----- RECORDED DATA

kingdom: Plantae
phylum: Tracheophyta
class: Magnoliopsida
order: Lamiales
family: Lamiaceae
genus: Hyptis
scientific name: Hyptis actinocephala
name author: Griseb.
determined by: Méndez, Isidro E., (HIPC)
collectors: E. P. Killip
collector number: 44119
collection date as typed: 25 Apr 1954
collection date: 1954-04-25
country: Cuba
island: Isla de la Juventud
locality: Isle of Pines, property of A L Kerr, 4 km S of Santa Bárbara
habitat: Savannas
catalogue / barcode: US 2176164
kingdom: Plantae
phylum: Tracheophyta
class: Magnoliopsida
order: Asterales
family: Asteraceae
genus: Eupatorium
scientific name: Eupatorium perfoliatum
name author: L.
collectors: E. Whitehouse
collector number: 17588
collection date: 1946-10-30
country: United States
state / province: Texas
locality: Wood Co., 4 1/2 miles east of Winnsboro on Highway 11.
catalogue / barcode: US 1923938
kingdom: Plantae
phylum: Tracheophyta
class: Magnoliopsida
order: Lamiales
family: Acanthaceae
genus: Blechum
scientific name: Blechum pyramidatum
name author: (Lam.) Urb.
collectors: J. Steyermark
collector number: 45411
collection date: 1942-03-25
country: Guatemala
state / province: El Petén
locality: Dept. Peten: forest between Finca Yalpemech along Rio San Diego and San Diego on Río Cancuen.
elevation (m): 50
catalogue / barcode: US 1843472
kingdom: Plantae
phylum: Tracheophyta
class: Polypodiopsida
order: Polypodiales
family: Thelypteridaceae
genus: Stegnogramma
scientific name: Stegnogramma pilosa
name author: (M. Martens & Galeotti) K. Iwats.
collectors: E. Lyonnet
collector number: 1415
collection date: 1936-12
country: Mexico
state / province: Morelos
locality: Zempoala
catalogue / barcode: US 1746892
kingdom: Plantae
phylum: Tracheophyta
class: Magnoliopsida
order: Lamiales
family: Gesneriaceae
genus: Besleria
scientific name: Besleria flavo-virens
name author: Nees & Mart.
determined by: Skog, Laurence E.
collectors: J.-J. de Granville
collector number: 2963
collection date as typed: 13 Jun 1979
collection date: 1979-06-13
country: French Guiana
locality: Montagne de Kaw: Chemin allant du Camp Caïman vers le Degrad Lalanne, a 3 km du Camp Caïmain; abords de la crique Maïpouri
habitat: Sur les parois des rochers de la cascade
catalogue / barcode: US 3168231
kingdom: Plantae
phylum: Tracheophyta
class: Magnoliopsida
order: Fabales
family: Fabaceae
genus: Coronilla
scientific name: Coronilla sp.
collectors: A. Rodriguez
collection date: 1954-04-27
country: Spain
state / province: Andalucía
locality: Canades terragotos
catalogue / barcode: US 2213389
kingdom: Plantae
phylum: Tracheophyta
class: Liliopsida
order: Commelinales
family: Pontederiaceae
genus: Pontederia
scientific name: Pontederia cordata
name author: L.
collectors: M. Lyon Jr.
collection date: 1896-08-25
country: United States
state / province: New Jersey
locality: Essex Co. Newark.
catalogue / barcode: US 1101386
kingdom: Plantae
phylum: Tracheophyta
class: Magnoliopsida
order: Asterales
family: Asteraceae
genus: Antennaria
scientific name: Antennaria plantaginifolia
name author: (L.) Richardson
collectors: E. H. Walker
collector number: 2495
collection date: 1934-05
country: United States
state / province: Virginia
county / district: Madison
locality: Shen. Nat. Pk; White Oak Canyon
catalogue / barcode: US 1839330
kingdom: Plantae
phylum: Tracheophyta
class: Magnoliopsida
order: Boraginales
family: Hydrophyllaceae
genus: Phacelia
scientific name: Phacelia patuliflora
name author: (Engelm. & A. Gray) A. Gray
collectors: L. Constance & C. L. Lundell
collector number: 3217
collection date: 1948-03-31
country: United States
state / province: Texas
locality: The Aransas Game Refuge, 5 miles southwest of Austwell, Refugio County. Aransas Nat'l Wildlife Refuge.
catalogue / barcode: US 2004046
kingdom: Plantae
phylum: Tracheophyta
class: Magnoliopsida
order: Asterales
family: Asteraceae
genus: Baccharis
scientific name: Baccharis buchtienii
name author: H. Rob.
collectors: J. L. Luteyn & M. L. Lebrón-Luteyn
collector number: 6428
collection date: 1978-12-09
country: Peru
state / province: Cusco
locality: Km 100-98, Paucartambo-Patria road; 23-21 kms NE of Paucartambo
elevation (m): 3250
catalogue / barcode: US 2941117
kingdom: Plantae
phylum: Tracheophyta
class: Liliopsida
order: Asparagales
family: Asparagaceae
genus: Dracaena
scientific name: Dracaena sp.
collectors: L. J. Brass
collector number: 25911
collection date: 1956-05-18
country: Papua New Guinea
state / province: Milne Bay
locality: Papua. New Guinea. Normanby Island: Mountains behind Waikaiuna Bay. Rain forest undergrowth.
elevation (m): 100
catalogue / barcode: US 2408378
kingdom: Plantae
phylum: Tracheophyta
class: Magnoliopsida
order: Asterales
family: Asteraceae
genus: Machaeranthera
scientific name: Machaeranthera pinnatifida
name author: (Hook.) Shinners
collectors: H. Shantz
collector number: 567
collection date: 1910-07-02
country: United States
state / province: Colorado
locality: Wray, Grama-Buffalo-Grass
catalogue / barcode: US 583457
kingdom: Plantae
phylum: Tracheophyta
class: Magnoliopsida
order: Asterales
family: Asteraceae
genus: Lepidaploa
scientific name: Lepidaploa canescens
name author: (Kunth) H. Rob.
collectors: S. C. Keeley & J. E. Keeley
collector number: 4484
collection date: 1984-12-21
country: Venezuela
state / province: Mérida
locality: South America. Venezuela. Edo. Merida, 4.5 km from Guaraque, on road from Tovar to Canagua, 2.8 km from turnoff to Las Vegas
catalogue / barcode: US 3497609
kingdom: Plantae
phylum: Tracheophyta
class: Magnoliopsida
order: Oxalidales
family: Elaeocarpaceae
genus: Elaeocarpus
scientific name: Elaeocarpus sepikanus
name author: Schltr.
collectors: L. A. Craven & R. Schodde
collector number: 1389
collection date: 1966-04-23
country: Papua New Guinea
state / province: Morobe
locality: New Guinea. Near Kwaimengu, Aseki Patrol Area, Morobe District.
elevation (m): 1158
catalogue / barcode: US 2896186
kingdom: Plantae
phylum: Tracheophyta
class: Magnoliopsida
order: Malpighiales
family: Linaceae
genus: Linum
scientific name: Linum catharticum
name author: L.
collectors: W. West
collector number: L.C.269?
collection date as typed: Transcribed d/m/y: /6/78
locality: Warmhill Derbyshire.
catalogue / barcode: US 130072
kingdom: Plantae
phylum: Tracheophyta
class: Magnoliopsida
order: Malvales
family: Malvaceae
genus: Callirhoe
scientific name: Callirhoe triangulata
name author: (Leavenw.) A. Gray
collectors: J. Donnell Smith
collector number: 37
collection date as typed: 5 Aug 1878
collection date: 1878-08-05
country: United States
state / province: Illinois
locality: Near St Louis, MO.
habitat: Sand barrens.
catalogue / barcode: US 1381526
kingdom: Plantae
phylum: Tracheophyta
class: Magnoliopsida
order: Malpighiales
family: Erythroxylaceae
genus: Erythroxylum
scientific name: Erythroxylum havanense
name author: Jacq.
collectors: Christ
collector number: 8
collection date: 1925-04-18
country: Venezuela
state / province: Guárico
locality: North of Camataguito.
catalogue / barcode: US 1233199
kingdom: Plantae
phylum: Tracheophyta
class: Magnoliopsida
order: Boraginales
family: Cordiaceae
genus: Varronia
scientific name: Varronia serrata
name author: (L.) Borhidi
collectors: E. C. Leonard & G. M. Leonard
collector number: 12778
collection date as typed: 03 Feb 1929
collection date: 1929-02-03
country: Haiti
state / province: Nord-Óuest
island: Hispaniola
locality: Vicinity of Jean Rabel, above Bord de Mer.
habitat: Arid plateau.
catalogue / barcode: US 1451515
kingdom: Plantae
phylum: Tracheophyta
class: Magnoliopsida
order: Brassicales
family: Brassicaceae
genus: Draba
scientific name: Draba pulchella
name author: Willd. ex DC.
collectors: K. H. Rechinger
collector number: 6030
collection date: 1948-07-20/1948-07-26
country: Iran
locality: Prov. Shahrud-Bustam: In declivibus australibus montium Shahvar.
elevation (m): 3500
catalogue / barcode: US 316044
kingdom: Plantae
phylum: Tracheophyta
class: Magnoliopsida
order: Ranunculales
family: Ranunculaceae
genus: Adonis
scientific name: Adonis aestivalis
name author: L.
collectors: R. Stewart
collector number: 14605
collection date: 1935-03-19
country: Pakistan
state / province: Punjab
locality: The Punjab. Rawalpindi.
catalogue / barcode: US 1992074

----------

| GOAL |
Render the material as a JSON list of strings, one string per line and with blank lines omitted, beginning at the first line and continuing through the line containing "country: Cuba". Include no other lines.

| RESPONSE BELOW |
[
  "kingdom: Plantae",
  "phylum: Tracheophyta",
  "class: Magnoliopsida",
  "order: Lamiales",
  "family: Lamiaceae",
  "genus: Hyptis",
  "scientific name: Hyptis actinocephala",
  "name author: Griseb.",
  "determined by: Méndez, Isidro E., (HIPC)",
  "collectors: E. P. Killip",
  "collector number: 44119",
  "collection date as typed: 25 Apr 1954",
  "collection date: 1954-04-25",
  "country: Cuba"
]